Вероятно, ваш путь делится на какие-то определенные этапы, - вы не могли бы
начертить топографическую карту вашего литературного и творческого маршрута,
начавшегося в 60-ые, когда ваши книги, продававшиеся на черном рынке, будоражили
всю страну.
- Я еще не подвожу итоги, для меня биография только начинается, более того, у
меня такое ощущение, что те прежние книжки писал какой-то другой человек. В то
же время я бы сказал, что все движется по спирали - занимаюсь я в принципе тем
же, чем занимался и раньше, ну и к этому прибавилась интернетская работа. У меня
всегда было стремление выйти из пределов своей врачебной и психологической
специализации в литературу, - помню, как один продвинутый читатель мне в этой
связи писал: «Всех больных не перелечите, дуйте в литературу, пока не поздно».

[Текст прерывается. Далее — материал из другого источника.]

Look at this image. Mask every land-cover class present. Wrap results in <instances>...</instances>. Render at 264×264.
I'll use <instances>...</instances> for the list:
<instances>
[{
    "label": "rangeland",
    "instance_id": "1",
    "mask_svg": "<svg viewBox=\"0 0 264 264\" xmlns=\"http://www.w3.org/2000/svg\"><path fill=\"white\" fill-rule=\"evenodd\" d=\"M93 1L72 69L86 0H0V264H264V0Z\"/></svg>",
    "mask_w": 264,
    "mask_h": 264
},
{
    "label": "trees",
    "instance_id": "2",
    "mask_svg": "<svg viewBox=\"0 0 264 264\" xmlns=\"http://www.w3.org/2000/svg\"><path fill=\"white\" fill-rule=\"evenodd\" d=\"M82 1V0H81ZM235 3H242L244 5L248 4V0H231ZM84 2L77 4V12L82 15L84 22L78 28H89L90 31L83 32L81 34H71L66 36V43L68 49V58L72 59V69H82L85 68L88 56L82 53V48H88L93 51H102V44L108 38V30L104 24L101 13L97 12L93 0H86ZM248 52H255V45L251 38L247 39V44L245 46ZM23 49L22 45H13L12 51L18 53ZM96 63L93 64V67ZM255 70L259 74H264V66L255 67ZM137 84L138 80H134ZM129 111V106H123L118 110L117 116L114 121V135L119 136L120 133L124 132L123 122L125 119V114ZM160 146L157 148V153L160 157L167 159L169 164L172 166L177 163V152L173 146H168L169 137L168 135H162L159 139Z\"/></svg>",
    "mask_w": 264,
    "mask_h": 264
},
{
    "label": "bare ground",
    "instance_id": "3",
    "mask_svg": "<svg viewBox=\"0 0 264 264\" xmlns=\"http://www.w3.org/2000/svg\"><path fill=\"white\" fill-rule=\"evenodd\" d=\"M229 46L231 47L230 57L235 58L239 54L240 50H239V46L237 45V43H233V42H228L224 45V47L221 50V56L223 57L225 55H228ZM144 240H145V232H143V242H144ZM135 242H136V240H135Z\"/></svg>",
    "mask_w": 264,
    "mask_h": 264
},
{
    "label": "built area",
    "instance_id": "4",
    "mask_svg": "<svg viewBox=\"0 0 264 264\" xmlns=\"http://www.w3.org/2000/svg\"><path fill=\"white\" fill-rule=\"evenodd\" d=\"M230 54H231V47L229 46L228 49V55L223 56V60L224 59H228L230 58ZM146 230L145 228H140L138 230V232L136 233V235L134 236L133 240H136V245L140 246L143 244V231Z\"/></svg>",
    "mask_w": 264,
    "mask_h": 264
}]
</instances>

Но не получилось так вот совсем дунуть в литературу, хотя появляющиеся книги все
больше и больше сдвигаются в эту сторону. В частности, в «Зачеркнутом профиле» в
основном стихи, и вот сейчас вышла книга «Одинокий друг одиноких», где примерно
пополам стихов и прозы, причем прозы в основном художественной, хотя и
питающейся моей специальностью – работой с людьми.
Я думаю, что медицина и психологическая практика - это правильная почва для
литературы, достаточно посмотреть на доктора Чехова, на доктора Булгакова, на
доктора Рабле. Я себя с ними не сравниваю по масштабам, но пью из того же
питательного источника – практического, конкретного человековедения. Для меня
образец, кстати – доктор Корчак; жил он врачебно, мыслил психологически, а писал
художественно, к чему и я стремлюсь по мере сил.

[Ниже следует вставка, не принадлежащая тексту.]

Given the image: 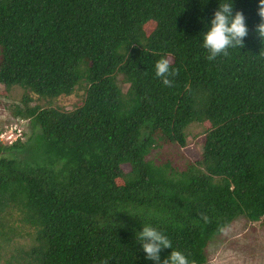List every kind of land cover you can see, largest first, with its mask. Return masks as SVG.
I'll use <instances>...</instances> for the list:
<instances>
[{
    "label": "trees",
    "instance_id": "trees-1",
    "mask_svg": "<svg viewBox=\"0 0 264 264\" xmlns=\"http://www.w3.org/2000/svg\"><path fill=\"white\" fill-rule=\"evenodd\" d=\"M216 6L0 0V98L13 100L0 105L31 126L25 141L0 142L4 264H150L133 244V214L194 264H208V245L238 218L264 230L257 2L233 0L244 46L209 60L198 38ZM160 59L168 85L154 73ZM72 95L69 109L55 105ZM189 137L196 160L151 157Z\"/></svg>",
    "mask_w": 264,
    "mask_h": 264
},
{
    "label": "clouds",
    "instance_id": "clouds-1",
    "mask_svg": "<svg viewBox=\"0 0 264 264\" xmlns=\"http://www.w3.org/2000/svg\"><path fill=\"white\" fill-rule=\"evenodd\" d=\"M206 2L207 0H202V3ZM256 2L260 22L255 26V33L261 42L264 41V0H256ZM216 3V8L198 38L201 47L208 53L209 60L217 55H226L229 49L242 48L244 38L248 35L245 16L239 10L234 11L233 0H216ZM154 73L161 78L163 84L170 83L168 76L171 72L166 59H160L155 63ZM129 216L136 217L140 223L139 231L132 229L133 244L138 245V251L143 254L145 262H150V264H194L182 251L173 248L170 238L164 231L152 223H141L136 214ZM165 249L170 251L162 257L161 253Z\"/></svg>",
    "mask_w": 264,
    "mask_h": 264
},
{
    "label": "rangeland",
    "instance_id": "rangeland-1",
    "mask_svg": "<svg viewBox=\"0 0 264 264\" xmlns=\"http://www.w3.org/2000/svg\"><path fill=\"white\" fill-rule=\"evenodd\" d=\"M78 100L75 95L60 97L55 101V105L69 109ZM0 103L13 104V100L1 97ZM202 129L200 127L191 128L190 136L197 135L200 130L203 131ZM30 130L29 121L14 119L0 105V142L2 144L10 145L18 139L25 141ZM199 148L200 146H195L193 138L189 137L185 148L163 147L153 151L151 157L157 161L168 159L176 166H183L185 159H197ZM206 258L208 264H264V230L258 223H248L244 218H238L231 226L223 230L221 235L210 242L206 249ZM0 264H4L3 259H0Z\"/></svg>",
    "mask_w": 264,
    "mask_h": 264
}]
</instances>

Я мечтаю написать физиономическую энциклопедию - об облике человека и его
характере, и так, чтоб это было на современном уровне. Проектов у меня много, и
некоторые из них потихоньку осуществляются.

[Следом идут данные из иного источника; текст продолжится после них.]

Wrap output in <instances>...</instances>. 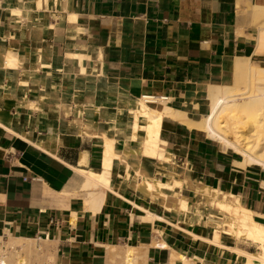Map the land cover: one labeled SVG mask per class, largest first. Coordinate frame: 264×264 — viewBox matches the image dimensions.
Returning <instances> with one entry per match:
<instances>
[{"label":"crops","instance_id":"obj_1","mask_svg":"<svg viewBox=\"0 0 264 264\" xmlns=\"http://www.w3.org/2000/svg\"><path fill=\"white\" fill-rule=\"evenodd\" d=\"M261 4L0 0V263L262 264L264 168L195 125Z\"/></svg>","mask_w":264,"mask_h":264},{"label":"bare ground","instance_id":"obj_2","mask_svg":"<svg viewBox=\"0 0 264 264\" xmlns=\"http://www.w3.org/2000/svg\"><path fill=\"white\" fill-rule=\"evenodd\" d=\"M260 11L264 13V6H262ZM263 51L264 33H260L254 53H264ZM258 68L260 70H256ZM234 70L236 79L233 85L209 86L208 100L211 106L210 111L195 125L203 129L209 137L223 143L226 148L238 152L242 157L240 165L257 164L264 168V138H258L260 133L263 135L262 132L264 131V113H262L263 115L257 113L259 109H262L264 112V84H255L253 78L260 76L264 82V65L252 63L249 58L239 59L234 64ZM235 84L244 85L248 91H238L234 87ZM241 229L238 230L240 235L248 237H255L257 235L255 232ZM154 244L155 242L152 243V245ZM23 245H29L28 247L34 249L39 248L38 243L33 240H26ZM28 247L27 249H23L22 247V251L30 249ZM139 253V248L126 246L123 251L118 253L121 264H136L135 258L137 259L136 256ZM247 256L248 258L255 259L258 263L264 264L263 260L250 255ZM25 263L26 258L19 257L15 264ZM250 264L252 263L250 262Z\"/></svg>","mask_w":264,"mask_h":264},{"label":"rangeland","instance_id":"obj_3","mask_svg":"<svg viewBox=\"0 0 264 264\" xmlns=\"http://www.w3.org/2000/svg\"><path fill=\"white\" fill-rule=\"evenodd\" d=\"M259 6H264V4H261V5H259ZM254 23H255V25L256 26H258V27H260L261 26V32L260 33H264V13H262V17L261 16H257V14L255 15L254 14ZM256 70H260V68H258V69H256ZM258 72V71H257ZM254 78V83L255 84H258V85H263L264 84V82H263V79L260 77V76H255V77H253ZM235 89H237L238 91H240V92H243V91H248V89H247V87H244V85H242V84H235ZM252 91H253V89H252ZM210 103V102H209ZM196 105L194 106L195 107V111H198L199 109L198 108H200V106H201V108H203V110H202V113L201 114H205L206 112L204 111V106L205 105H207V103H206V101H201V104L199 103V102H197V103H195ZM211 107V106H210ZM257 113L258 114H262V113H264L263 112V110L262 109H259L258 111H257ZM263 115V114H262ZM240 123H242V122H240ZM263 133V135L260 133V135L258 136V138H261V137H263L264 138V131L262 132ZM20 254V258L21 257H25V251L24 252H22V254L21 253H19Z\"/></svg>","mask_w":264,"mask_h":264},{"label":"built area","instance_id":"obj_4","mask_svg":"<svg viewBox=\"0 0 264 264\" xmlns=\"http://www.w3.org/2000/svg\"><path fill=\"white\" fill-rule=\"evenodd\" d=\"M0 264H3V262H2V263H0Z\"/></svg>","mask_w":264,"mask_h":264}]
</instances>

- Владимир Львович, судя по вашим книгам, человеческие возможности хотя и
ограничены, но невероятны. Вы по-прежнему уверены в том, что человек может
прыгнуть выше головы?
- Конкретные возможности данного человека, с одной стороны, во многом ограничены
- все определяется конечными сроками нашей жизни, фазами жития, которые мы все
проходим, но, с другой стороны, в каждом прячется какая-то тайна. Кто-то прыгнул
выше головы, у кого-то открылось ясновидение, кто-то вдруг оказался гениальным
счетчиком и превосходит любой компьютер, - мы же знаем, что так бывает, хотя и
редко. Есть феномены среди людей, и мы никогда не знаем, какой феномен прячется
внутри меня или внутри кого-то другого, и что мы можем. Таким образом, наши
возможности хотя и ограничены, но невероятны и непредсказуемы, и, может быть,
безграничны тоже.
Автор благодарит за содействие в организации интервью Михаила
Польского, основателя и руководителя Дома Януша Корчака в Иерусалиме.